4BSD file system structure

[Chris Torek]

Since no one has answered this one yet (gee, why not? :-) ):

In article <3410 at netcom.UUCP> hinton at netcom.UUCP (Greg Hinton) writes:
>First, what is the layout of the zero'th cylinder group?

Pretty much the same as any other.  There is no special case for it:

>According to <sys/fs.h>, BBLOCK & SBLOCK are "absolute disk addresses".
>Is that CSRG's way of saying "sector numbers"?

More or less.  These have been changed to BBOFF and SBOFF, in bytes,
so as to handle other sector sizes, but they still amount to 0 and 8K
bytes respectively.

>Does the zero'th cylinder group contain the usual complement of cg
>block, inode blocks and data blocks?

Yes.

>If so, doesn't the presence of the boot block throw things off?

No.  Each physical group of, e.g., 16 cylinders can be modeled thus:

	+----------------+
	|   data part 	 |
	| continued from |
	|  previous cg	 |
	|----------------|
	| cylinder group |
	|     stuff	 |
	| -- -- -- -- -- |
	|   data part	 |
	|  for this cg	 |
	+----------------+

Starting at the `cylinder group stuff', one moves downward some
distance to find the `data part'; this data part continues in the next
physical group (here the next 16 cylinders).  The last group usually
has less data than the rest, but the `missing' part that would normally
be in the next clump of 16 cylinders is straightforwardly represented
as `not free'.

The size of the `data from previous cg' is determined by the cyl group
number, and starts at 16K, leaving room for the boot block and the
master super-block.  It goes up by some amount for each physical group
of cylinders, so that the `cylinder group stuff' (which is, in order,
the super-block copy, the cylinder group data, the inodes, and then the
data) begins `further down' in each physical cg.  This puts its copy of
the super-block on a separate head, track, and/or cylinder from the
previous one.  With any luck, no matter what happens to the disk, at
least one super-block will remain intact, giving enough clues to
analyse the rest of the disk for files that also remain intact.

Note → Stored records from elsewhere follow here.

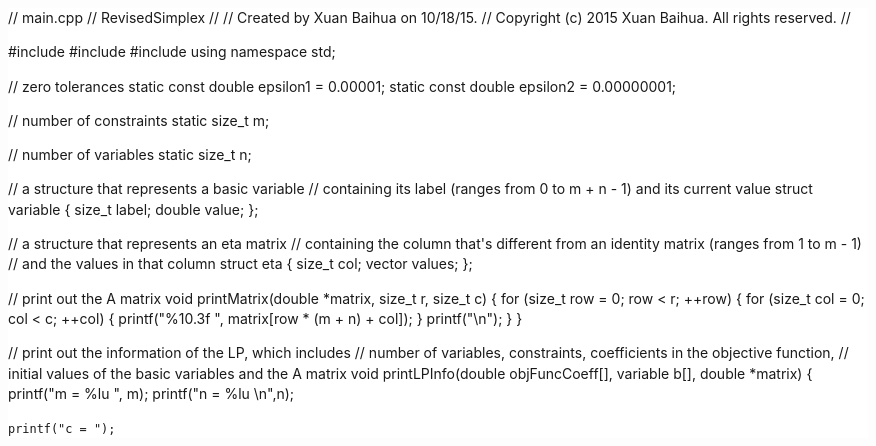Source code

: //  main.cpp
//  RevisedSimplex
//
//  Created by Xuan Baihua on 10/18/15.
//  Copyright (c) 2015 Xuan Baihua. All rights reserved.
//

#include <iostream>
#include <vector>
#include <algorithm>
using namespace std;

// zero tolerances
static const double epsilon1 = 0.00001;
static const double epsilon2 = 0.00000001;

// number of constraints
static size_t m;

// number of variables
static size_t n;

// a structure that represents a basic variable
// containing its label (ranges from 0 to m + n - 1) and its current value
struct variable {
    size_t label;
    double value;
};

// a structure that represents an eta matrix
// containing the column that's different from an identity matrix (ranges from 1 to m - 1)
// and the values in that column
struct eta {
    size_t col;
    vector<double> values;
};

// print out the A matrix
void printMatrix(double *matrix, size_t r, size_t c) {
    for (size_t row = 0; row < r; ++row) {
        for (size_t col = 0; col < c; ++col) {
            printf("%10.3f ", matrix[row * (m + n) + col]);
        }
        printf("\n");
    }
}

// print out the information of the LP, which includes
// number of variables, constraints, coefficients in the objective function,
// initial values of the basic variables and the A matrix
void printLPInfo(double objFuncCoeff[], variable b[], double *matrix) {
    printf("m = %lu ", m);
    printf("n = %lu \n",n);
    
    printf("c = ");
    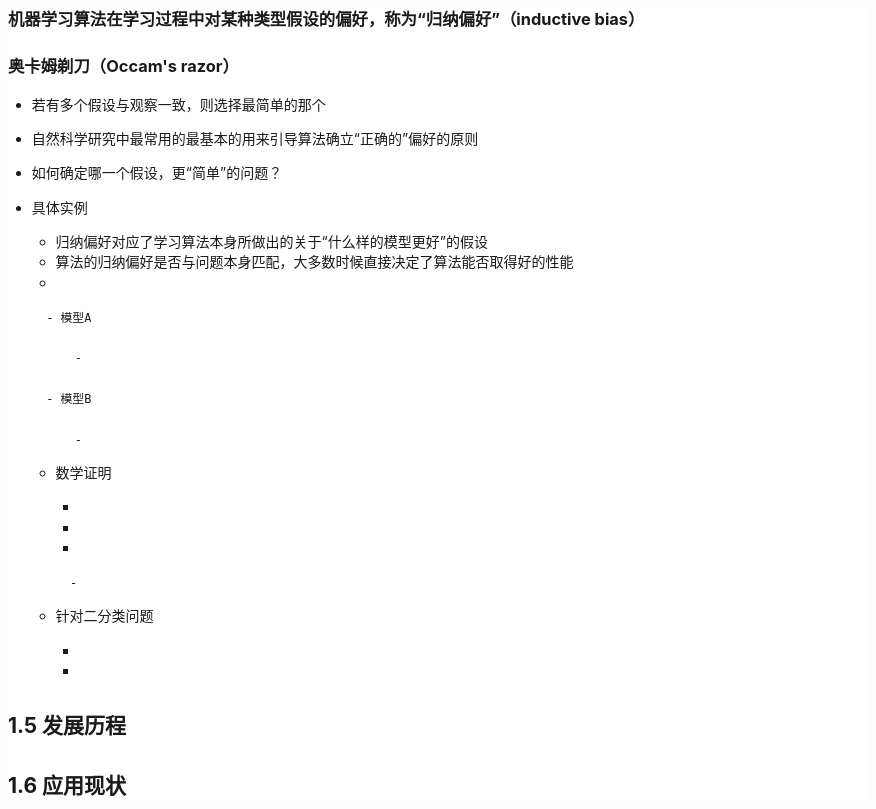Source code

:### 机器学习算法在学习过程中对某种类型假设的偏好，称为“归纳偏好”（inductive bias）

### 奥卡姆剃刀（Occam's razor）

- 若有多个假设与观察一致，则选择最简单的那个
- 自然科学研究中最常用的最基本的用来引导算法确立“正确的”偏好的原则
- 如何确定哪一个假设，更“简单”的问题？
- 具体实例

	- 归纳偏好对应了学习算法本身所做出的关于“什么样的模型更好”的假设
	- 算法的归纳偏好是否与问题本身匹配，大多数时候直接决定了算法能否取得好的性能
	- 

		- 模型A

			- 

		- 模型B

			- 

	- 数学证明

		- 
		- 
		- 

			- 

	- 针对二分类问题

		- 
		- 

## 1.5 发展历程

## 1.6 应用现状


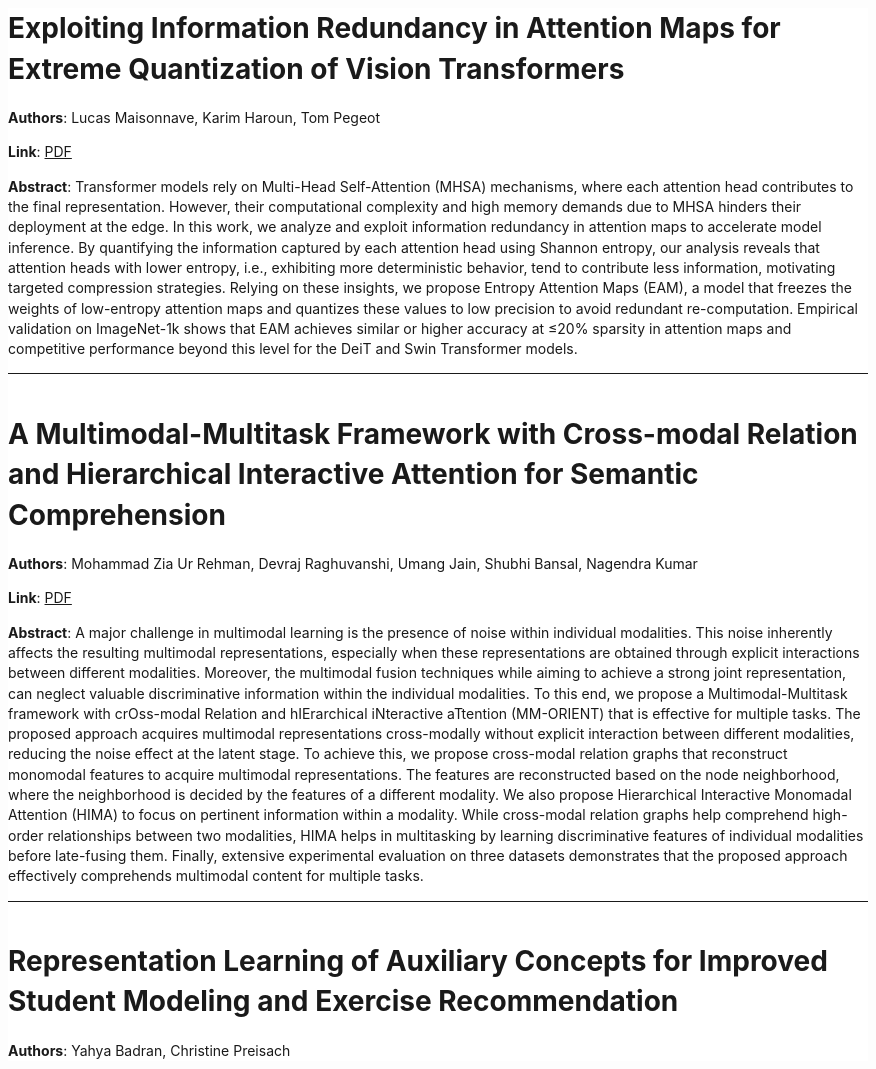 # Exploiting Information Redundancy in Attention Maps for Extreme Quantization of Vision Transformers 

**Authors**: Lucas Maisonnave, Karim Haroun, Tom Pegeot  

**Link**: [PDF](https://arxiv.org/pdf/2508.16311)  

**Abstract**: Transformer models rely on Multi-Head Self-Attention (MHSA) mechanisms, where each attention head contributes to the final representation. However, their computational complexity and high memory demands due to MHSA hinders their deployment at the edge. In this work, we analyze and exploit information redundancy in attention maps to accelerate model inference. By quantifying the information captured by each attention head using Shannon entropy, our analysis reveals that attention heads with lower entropy, i.e., exhibiting more deterministic behavior, tend to contribute less information, motivating targeted compression strategies. Relying on these insights, we propose Entropy Attention Maps (EAM), a model that freezes the weights of low-entropy attention maps and quantizes these values to low precision to avoid redundant re-computation. Empirical validation on ImageNet-1k shows that EAM achieves similar or higher accuracy at $\leq$20\% sparsity in attention maps and competitive performance beyond this level for the DeiT and Swin Transformer models. 

---
# A Multimodal-Multitask Framework with Cross-modal Relation and Hierarchical Interactive Attention for Semantic Comprehension 

**Authors**: Mohammad Zia Ur Rehman, Devraj Raghuvanshi, Umang Jain, Shubhi Bansal, Nagendra Kumar  

**Link**: [PDF](https://arxiv.org/pdf/2508.16300)  

**Abstract**: A major challenge in multimodal learning is the presence of noise within individual modalities. This noise inherently affects the resulting multimodal representations, especially when these representations are obtained through explicit interactions between different modalities. Moreover, the multimodal fusion techniques while aiming to achieve a strong joint representation, can neglect valuable discriminative information within the individual modalities. To this end, we propose a Multimodal-Multitask framework with crOss-modal Relation and hIErarchical iNteractive aTtention (MM-ORIENT) that is effective for multiple tasks. The proposed approach acquires multimodal representations cross-modally without explicit interaction between different modalities, reducing the noise effect at the latent stage. To achieve this, we propose cross-modal relation graphs that reconstruct monomodal features to acquire multimodal representations. The features are reconstructed based on the node neighborhood, where the neighborhood is decided by the features of a different modality. We also propose Hierarchical Interactive Monomadal Attention (HIMA) to focus on pertinent information within a modality. While cross-modal relation graphs help comprehend high-order relationships between two modalities, HIMA helps in multitasking by learning discriminative features of individual modalities before late-fusing them. Finally, extensive experimental evaluation on three datasets demonstrates that the proposed approach effectively comprehends multimodal content for multiple tasks. 

---
# Representation Learning of Auxiliary Concepts for Improved Student Modeling and Exercise Recommendation 

**Authors**: Yahya Badran, Christine Preisach  
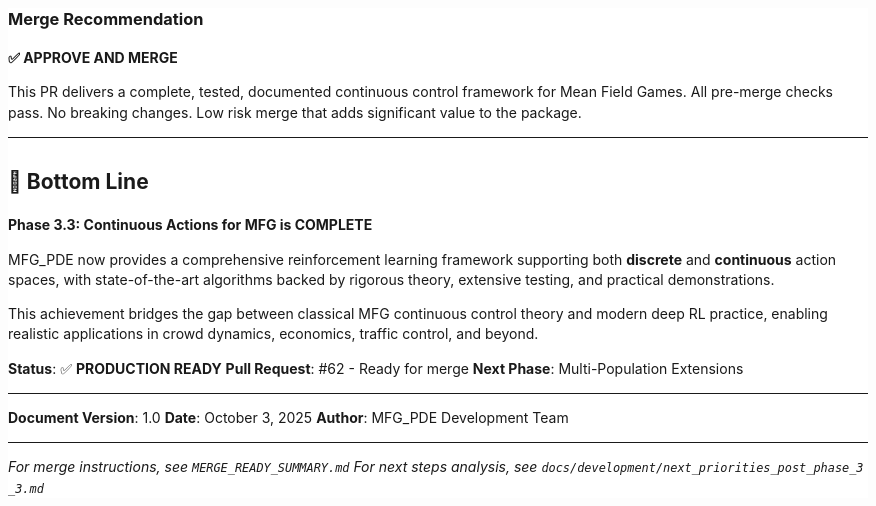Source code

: ### Merge Recommendation
**✅ APPROVE AND MERGE**

This PR delivers a complete, tested, documented continuous control framework for Mean Field Games. All pre-merge checks pass. No breaking changes. Low risk merge that adds significant value to the package.

---

## 🎉 Bottom Line

**Phase 3.3: Continuous Actions for MFG is COMPLETE**

MFG_PDE now provides a comprehensive reinforcement learning framework supporting both **discrete** and **continuous** action spaces, with state-of-the-art algorithms backed by rigorous theory, extensive testing, and practical demonstrations.

This achievement bridges the gap between classical MFG continuous control theory and modern deep RL practice, enabling realistic applications in crowd dynamics, economics, traffic control, and beyond.

**Status**: ✅ **PRODUCTION READY**
**Pull Request**: #62 - Ready for merge
**Next Phase**: Multi-Population Extensions

---

**Document Version**: 1.0
**Date**: October 3, 2025
**Author**: MFG_PDE Development Team

---

*For merge instructions, see `MERGE_READY_SUMMARY.md`*
*For next steps analysis, see `docs/development/next_priorities_post_phase_3_3.md`*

>Second, how does the on-disk inode (struct dinode in <sys/inode.h>)
>indicate that the last block in a file is a fragment?

It does not; it does not have to.  The `blksize' macro determines
the size of a file block, based entirely on the block's number and
the file's size:

#define blksize(fs, ip, lbn) \
	(((lbn) >= NDADDR || (ip)->i_size >= ((lbn) + 1) << (fs)->fs_bshift) \
	    ? (fs)->fs_bsize \
	    : (fragroundup(fs, blkoff(fs, (ip)->i_size))))

In other words, if the block number (we are talking 8K byte blocks if
this is an 8K/1K file system, e.g.) is >= NDADDR (12), or if this is
other than the very last block, the last block is not a fragment.  Otherwise,
the last block *is* a fragment; its size is the smallest number of
fragments that completely contains the last part of the file (after
all the previous full blocks are counted).  The last `fragment' can
have just as many fragments as a full block, in which case its size
is the same as fs->fs_bsize, but it could be smaller.

(Thus, files >= 48K (4k/any) or 96K (8K/any) never end in a fragment.)
-- 
In-Real-Life: Chris Torek, Univ of MD Comp Sci Dept (+1 301 454 7163)
Domain:	chris at cs.umd.edu	Path:	uunet!mimsy!chris